Dozens killed in stampede at funeral of slain Iranian commander, burial postponed

Wednesday, 8 January 2020 00:00 -     - {{hitsCtrl.values.hits}}

Iranian people attend a funeral procession and burial for Iranian Major-General Qassem Soleimani, head of the elite Quds Force, who was killed in an air strike at Baghdad airport, at his hometown in Kerman, Iran 7 January 2020 - Reuters 

DUBAI/BAGHDAD (Reuters): Dozens of people were killed in a stampede as huge crowds of mourners gathered for the funeral of a slain military commander in the southeastern Iranian city of Kerman on Tuesday, forcing his burial to be postponed, state-affiliated media reported.

Tens of thousands of people had poured onto the streets of Kerman to pay tribute to General Qassem Soleimani, who was killed in a US drone strike in Iraq on Friday. Many chanted “Death to America”.

The Young Journalists Club, which is affiliated to state television, said on its website that a stampede had broken out and 35 people were killed and 48 wounded.

ISNA news agency said the burial had been postponed as result.

Soleimani’s body had been taken to Iraqi and other Iranian cities before arriving in his hometown Kerman for burial, prompting mass outpourings of grief nationwide as the coffin was carried through streets.

In other developments on Tuesday, a senior Iranian official said Tehran was considering 13 scenarios to avenge his killing.

In Washington, the US defence secretary denied reports the US military was preparing to withdraw from Iraq, where Tehran has vied with Washington for influence over nearly two decades of war and unrest.

Soleimani was responsible for building up Tehran’s network of proxy armies across the Middle East and he was a key figure in orchestrating Iran’s long-standing campaign to drive US forces out of its neighbour Iraq.

US and Iranian warnings of new strikes and retaliation have also stoked concerns about a broader Middle East conflict and led to calls in the US Congress for legislation to stop US President Donald Trump going to war with Iran.

“We will take revenge, a hard and definitive revenge,” the head of Iran’s Revolutionary Guards, General Hossein Salami, told the crowds of mourners in Kerman prior to the stampede.

Iran’s Supreme Leader Ayatollah Ali Khamenei and military commanders have said Iranian retaliation for the US action on Friday would match the scale of Soleimani’s killing but that it would be at a time and place of Tehran’s choosing.

Ali Shamkhani, secretary of the Supreme National Security Council, said 13 “revenge scenarios” were being considered, Fars news agency reported. Even the weakest option would prove “a historic nightmare for the Americans,” he said. Iran, whose southern coast stretches along a Gulf oil shipping route that includes the narrow Strait of Hormuz, has allied forces across the Middle East through which it could act. Representatives from those groups, including the Palestinian group Hamas and Lebanon’s Hezbollah movement, attended the funeral events in Tehran.
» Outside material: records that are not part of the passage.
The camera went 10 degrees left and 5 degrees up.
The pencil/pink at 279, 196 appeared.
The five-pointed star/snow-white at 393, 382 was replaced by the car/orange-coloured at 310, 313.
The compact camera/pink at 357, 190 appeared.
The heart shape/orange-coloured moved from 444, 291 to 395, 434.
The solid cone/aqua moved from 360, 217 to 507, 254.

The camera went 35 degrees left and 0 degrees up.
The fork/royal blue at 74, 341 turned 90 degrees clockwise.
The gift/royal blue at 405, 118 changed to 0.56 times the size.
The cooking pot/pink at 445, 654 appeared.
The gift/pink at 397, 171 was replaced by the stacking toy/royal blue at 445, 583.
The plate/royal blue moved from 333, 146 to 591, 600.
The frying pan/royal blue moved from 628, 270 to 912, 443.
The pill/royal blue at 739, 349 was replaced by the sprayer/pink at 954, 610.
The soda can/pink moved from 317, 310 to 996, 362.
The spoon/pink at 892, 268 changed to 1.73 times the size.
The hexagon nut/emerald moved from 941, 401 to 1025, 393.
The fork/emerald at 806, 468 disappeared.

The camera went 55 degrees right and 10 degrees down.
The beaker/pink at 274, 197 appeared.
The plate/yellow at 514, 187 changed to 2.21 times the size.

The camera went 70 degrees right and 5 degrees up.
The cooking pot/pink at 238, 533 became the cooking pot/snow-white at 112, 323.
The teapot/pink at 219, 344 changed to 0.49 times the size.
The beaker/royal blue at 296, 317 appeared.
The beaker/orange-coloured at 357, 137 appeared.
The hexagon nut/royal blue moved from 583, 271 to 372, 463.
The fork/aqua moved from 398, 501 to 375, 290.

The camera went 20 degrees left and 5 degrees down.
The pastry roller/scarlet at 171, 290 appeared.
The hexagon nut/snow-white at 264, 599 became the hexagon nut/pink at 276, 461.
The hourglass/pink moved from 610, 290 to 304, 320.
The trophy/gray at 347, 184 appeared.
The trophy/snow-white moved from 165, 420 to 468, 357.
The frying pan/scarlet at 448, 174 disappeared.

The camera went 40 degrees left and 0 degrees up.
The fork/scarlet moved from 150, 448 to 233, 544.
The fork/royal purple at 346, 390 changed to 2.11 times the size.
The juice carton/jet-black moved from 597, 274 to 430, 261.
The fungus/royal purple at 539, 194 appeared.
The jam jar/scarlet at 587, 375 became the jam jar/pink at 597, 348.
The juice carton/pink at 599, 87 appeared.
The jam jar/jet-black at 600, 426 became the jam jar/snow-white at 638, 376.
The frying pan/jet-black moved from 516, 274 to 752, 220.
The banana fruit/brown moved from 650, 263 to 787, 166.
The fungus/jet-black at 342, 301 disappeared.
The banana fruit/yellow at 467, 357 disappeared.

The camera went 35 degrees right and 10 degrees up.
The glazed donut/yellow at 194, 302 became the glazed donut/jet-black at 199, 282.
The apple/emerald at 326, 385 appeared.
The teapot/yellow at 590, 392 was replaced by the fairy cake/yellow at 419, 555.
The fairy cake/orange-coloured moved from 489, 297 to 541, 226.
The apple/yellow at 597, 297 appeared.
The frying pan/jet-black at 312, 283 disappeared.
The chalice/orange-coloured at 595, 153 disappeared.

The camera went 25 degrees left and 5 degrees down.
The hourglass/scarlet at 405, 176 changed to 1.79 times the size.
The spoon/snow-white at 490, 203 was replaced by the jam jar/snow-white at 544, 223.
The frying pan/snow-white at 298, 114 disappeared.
Despite its strident rhetoric, analysts say Iran will seek to avoid any conventional conflict with the United States but asymmetric strikes, such as sabotage or other more limited military actions, are more likely. Trump has promised strikes on 52 Iranian targets, including cultural sites, if Iran retaliates, although US officials sought to downplay his reference to cultural targets.

Reuters and other media reported on Monday that the US military had sent a letter to Iraqi officials informing them that US troops were preparing to leave. “In order to conduct this task, Coalition Forces are required to take certain measures to ensure that the movement out of Iraq is conducted in a safe and efficient manner,” it said.

However, US Defense Secretary Mark Esper said there had been no decision whatsoever to leave Iraq. “I don’t know what that letter is,” he said.

US Army General Mark Milley, chairman of the Joint Chiefs of Staff, said the letter was a “poorly worded” draft document meant only to underscore increased movement by US forces.

About 5,000 US troops are still in Iraq, where there has been a US military presence since Saddam Hussein was toppled in a 2003 invasion.